MrBeast is facing criticism after several participants accused his team of failing to address cheating, hacking, and transphobia during a large-scale Minecraft competition featured in a recent video.
The video, titled 1000 Players Simulate Civilization: Boys vs Girls, was uploaded on December 28 to the MrBeast Gaming channel and showed 500 boys competing against 500 girls for a $50,000 prize. Its description stated that rule violations were investigated and punished, saying: “If a player broke the rules they agreed to in any way or lied… they were banned by the staff who were monitoring 24/7 after an investigation.” The video has since drawn more than 12 million views.

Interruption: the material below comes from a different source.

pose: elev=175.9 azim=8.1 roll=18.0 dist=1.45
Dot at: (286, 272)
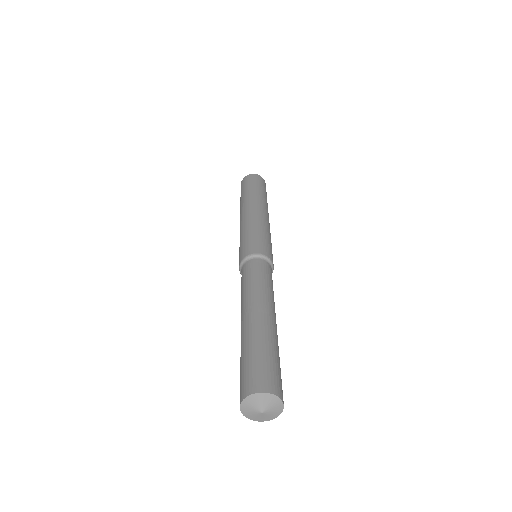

Following the upload, participant and VTuber Zavvy shared a detailed account on X alleging that the event was compromised by hackers and harassment. She claimed that individuals infiltrated the girls’ team using fake identities and said, “Guys also left signs around our side of the map with swastikas and sexist messages.” Zavvy added that trans women on the team were singled out and accused of being infiltrators based on their voices, writing that “a lot of girls began reporting/targeting our trans girlies as infiltrators just because of the pitches of their voices and it started this huge fight on the girls’ side about transphobia and such.”
Zavvy also said she hesitated to speak out earlier, stating, “I didn’t know if I wanted to say something or not because I didn’t want to diminish my chances of being invited to another Mr Beast event,” and criticized the lack of transparency in the final cut of the video, adding, “I wish they would’ve said something about all of this in the actual video instead of leaving a vague thing in their description about cheaters being banned.”
Another participant, Twitch streamer Phoefi, echoed these claims in her own post, writing, “There was also a LOT of cheating going on,” and alleging that the girls’ side was infiltrated by hackers while some players were bribed to betray their own team. She said the published video did not accurately reflect the event and expressed disappointment over how the competition was ultimately presented to viewers.